The series will be held monthly at the Red Mug and then move to Duluth’s Clyde Iron Works restaurant next year. For more information, contact Marie Zhuikov at (715) 392-3472 or firstname.lastname@example.org.
Duluth’s Koni Sundquist, an avid birder, sent Eh? a photo spread from the October issue of Midwest Living magazine featuring Duluth’s Hawk Ridge as a nature destination. The story is short and informative. A spectacular two-page color photo by Duluth’s Michael Furtman shows former Hawk Ridge employee Debbie Petersen releasing a sharp-shinned hawk against the blue of Lake Superior with the fall colors of the Duluth hillside below.

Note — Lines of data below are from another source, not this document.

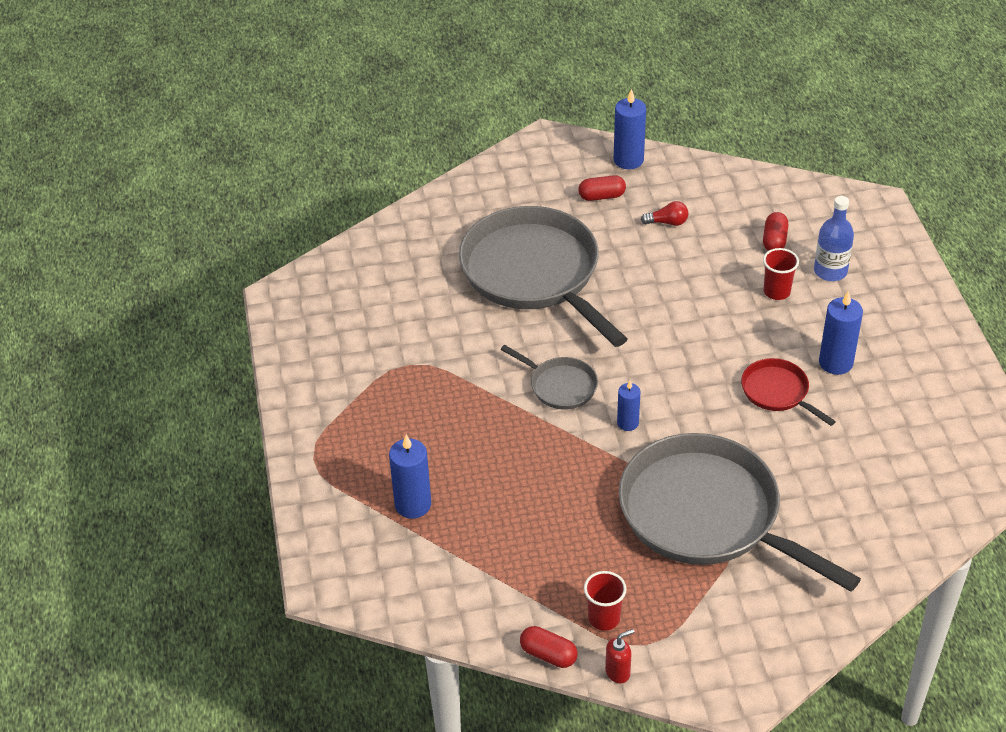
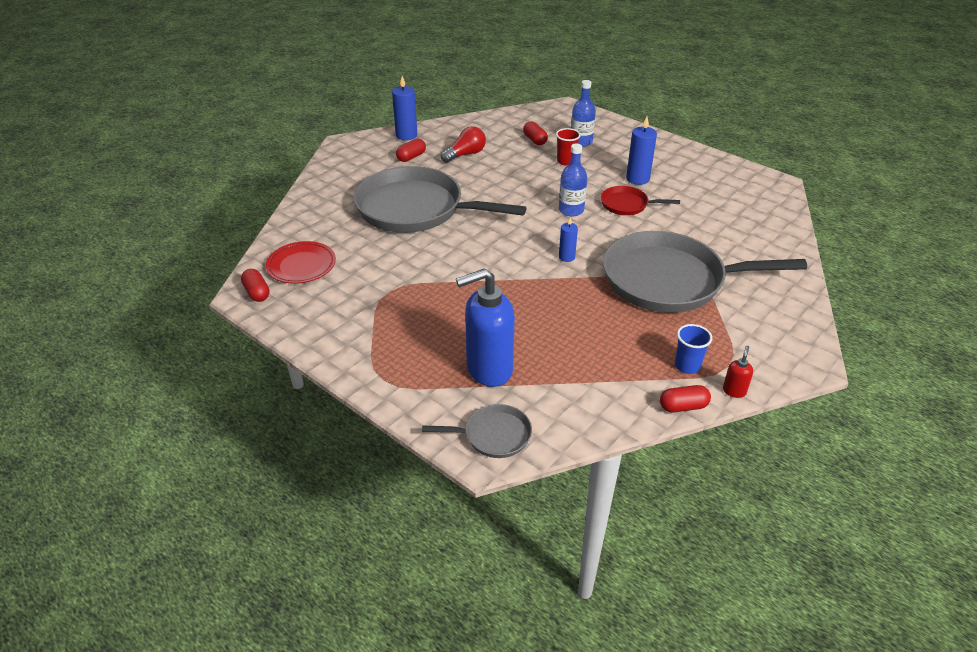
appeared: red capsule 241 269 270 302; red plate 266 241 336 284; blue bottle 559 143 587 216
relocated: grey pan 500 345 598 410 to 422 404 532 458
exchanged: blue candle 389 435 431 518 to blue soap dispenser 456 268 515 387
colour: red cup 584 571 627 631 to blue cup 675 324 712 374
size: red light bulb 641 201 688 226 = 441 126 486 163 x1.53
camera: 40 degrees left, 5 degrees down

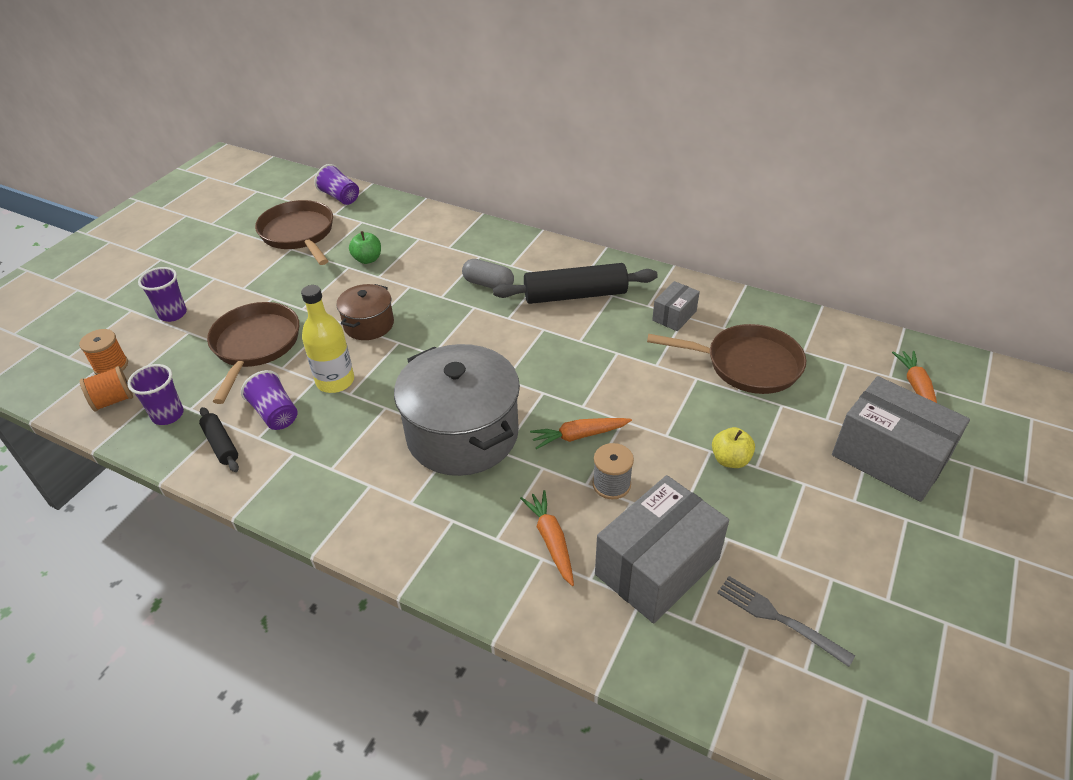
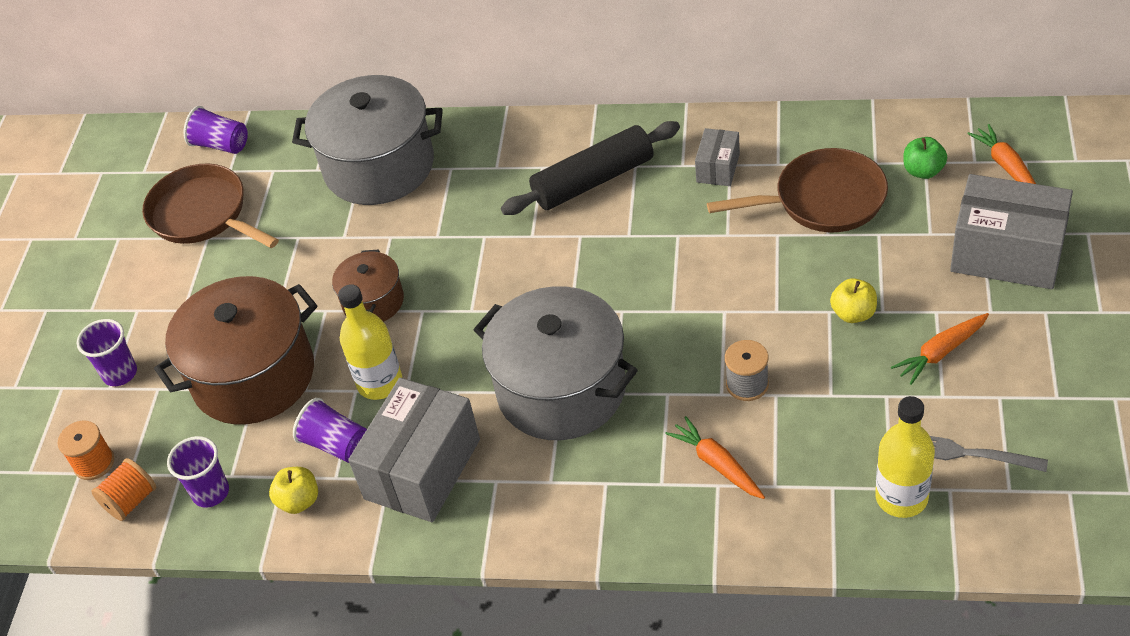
missing: grey capsule 462 259 514 289
appeared: grey pot 292 75 443 205; yellow bottle 875 396 935 518
relocated: green apple 349 231 381 264 to 903 137 947 179; orange carrot 530 418 632 449 to 891 313 989 385; grey box 595 475 729 624 to 348 378 480 522
exchanged: black rolling pin 199 407 239 472 to yellow apple 269 467 318 514; brown pan 207 302 299 404 to brown pot 154 276 317 424
camera: 15 degrees left, 5 degrees up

Check it out at the newsstand.
On Labor Day weekend, Minnesota will host its first “Free Wheeling Weekend,” making it free to ride on state and grant-in-aid trails for two days, Minnesota Department of Natural Resources officials said.
On Saturday and Sunday, Minnesotans whose ATVs are registered only for private or agricultural use can enjoy riding the more than 3,400 miles of state and grant-in-aid trails without paying the additional registration fee to ride on public trails. Out-of-state riders can explore Minnesota trails, too, without the need for a nonresident trail pass.
Information on trail maps and where to ride is available.
Visitors to Hartley Park in Duluth’s Woodland neighborhood this summer may have noticed the new dock at Hartley Pond.
The new floating dock provides greater access by young people who study the pond ecosystem, said Brett Amundson, director of operations at Hartley Nature Center, which is located in the park. The project was funded by grants from the Duluth Community Parks and Recreation Program and the Weesner Foundation. The previous permanent dock was installed in 2001.
The wider, lower and level dock, 48 feet long, provides a safer platform for younger users as well as people in wheelchairs, Amundson said. The lower profile allows easier access to the water for educational programming and for people entering or exiting canoes or kayaks.